● Problems and tasks
- A) According to the gun law discussion, about how many people do drunk drivers kill each year?
- B) Write out the passage of the gun law discussion starting at "So no changes" and ending at "is needed here.".

There is no need for V8's or Twin Turbo cars.

 

You would better spend your time banning Alcohol in this country, it probably kills 50 people each week due to the side effects and or drink driving etc

 

 

So no changes need to be made to gun laws whatsoever? Do I understand you correctly?

 

 

Correct. This is the first Mass killing in NZ in umpteen years, a knee-jerk reaction is not what is needed here.

 

 

Get off the grass.

 

The false equivalence argument (cars/booze) you use above is abject utter Bullsh*t.

 

As for the poor gun owners who will lose their so-called "right" to own military style semi-automatic weapons, specifically designed to kill other human beings in combat, now used to kill 50 of my innocent fellow citizens on my doorstep. It's a trivial loss of of their "right" to pleasure themselves, versus the unprecedented horrific events of yesterday - and possibility that will trigger copycat crimes of similar magnitude, I truly don't care about gun owners losing the right to own devices designed and used to kill people. It's pathetic - and a sick argument.

 

 

 

 

Not at all, it is a perfect example of double standards. Drunk drivers kill around a hundred people a year. The number of mass shootings we have in NZ is stupidly small.

● Pixel coordinate listings

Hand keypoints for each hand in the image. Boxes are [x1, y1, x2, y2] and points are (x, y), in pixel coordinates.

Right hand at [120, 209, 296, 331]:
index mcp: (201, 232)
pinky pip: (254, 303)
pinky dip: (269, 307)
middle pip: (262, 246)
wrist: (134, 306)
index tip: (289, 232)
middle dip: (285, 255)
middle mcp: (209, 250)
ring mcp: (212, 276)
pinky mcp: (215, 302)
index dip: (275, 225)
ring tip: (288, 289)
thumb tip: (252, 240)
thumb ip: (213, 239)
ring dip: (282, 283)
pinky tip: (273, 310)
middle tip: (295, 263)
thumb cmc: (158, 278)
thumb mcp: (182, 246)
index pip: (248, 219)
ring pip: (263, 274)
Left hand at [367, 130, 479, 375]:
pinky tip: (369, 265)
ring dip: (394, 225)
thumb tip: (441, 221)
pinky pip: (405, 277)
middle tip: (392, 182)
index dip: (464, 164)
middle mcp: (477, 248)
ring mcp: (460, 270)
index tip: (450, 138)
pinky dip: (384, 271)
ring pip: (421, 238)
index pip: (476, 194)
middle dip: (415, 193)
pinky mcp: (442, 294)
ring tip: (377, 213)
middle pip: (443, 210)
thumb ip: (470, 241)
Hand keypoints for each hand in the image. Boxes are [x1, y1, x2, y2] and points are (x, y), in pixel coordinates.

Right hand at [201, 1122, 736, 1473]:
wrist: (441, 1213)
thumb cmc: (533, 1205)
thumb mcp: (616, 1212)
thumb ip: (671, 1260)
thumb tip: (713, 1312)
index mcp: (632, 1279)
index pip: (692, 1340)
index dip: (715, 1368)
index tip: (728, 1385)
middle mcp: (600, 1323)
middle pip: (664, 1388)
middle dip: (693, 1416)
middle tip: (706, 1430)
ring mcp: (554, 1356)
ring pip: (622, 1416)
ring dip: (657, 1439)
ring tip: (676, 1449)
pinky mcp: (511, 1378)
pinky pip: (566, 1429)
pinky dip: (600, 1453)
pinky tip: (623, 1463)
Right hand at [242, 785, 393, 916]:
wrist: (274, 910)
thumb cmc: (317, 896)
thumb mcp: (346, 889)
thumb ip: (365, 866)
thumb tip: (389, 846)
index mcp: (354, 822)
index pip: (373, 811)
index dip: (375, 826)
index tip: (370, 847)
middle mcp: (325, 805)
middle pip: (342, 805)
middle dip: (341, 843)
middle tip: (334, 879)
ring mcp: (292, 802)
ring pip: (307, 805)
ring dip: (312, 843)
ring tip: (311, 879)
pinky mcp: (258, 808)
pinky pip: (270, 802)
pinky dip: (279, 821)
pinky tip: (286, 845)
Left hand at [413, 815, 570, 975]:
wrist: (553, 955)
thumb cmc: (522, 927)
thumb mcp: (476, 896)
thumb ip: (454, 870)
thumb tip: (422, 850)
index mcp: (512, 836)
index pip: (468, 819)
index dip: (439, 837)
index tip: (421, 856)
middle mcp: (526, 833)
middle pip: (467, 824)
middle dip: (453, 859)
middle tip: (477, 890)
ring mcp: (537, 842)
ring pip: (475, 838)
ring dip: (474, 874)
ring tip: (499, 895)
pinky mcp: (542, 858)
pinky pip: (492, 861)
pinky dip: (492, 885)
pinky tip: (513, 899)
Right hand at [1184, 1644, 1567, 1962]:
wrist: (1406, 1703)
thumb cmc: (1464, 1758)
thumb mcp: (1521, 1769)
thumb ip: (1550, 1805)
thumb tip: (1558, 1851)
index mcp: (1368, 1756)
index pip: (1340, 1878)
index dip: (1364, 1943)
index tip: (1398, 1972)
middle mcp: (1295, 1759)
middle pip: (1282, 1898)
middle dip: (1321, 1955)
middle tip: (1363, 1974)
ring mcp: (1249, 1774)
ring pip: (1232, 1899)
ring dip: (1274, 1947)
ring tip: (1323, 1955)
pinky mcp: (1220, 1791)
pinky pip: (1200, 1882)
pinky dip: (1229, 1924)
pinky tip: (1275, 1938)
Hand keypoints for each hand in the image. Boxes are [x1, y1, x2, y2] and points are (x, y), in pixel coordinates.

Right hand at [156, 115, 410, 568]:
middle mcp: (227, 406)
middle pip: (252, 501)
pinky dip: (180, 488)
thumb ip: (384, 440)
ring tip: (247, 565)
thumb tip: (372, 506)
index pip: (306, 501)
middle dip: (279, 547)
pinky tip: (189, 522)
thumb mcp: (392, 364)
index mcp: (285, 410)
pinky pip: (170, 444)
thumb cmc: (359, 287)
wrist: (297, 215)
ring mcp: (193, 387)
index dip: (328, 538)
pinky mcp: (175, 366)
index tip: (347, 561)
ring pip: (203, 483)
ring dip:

● Results for each task
- A) Around a hundred people a year.

- B)
So no changes need to be made to gun laws whatsoever? Do I understand you correctly?

 

 

Correct. This is the first Mass killing in NZ in umpteen years, a knee-jerk reaction is not what is needed here.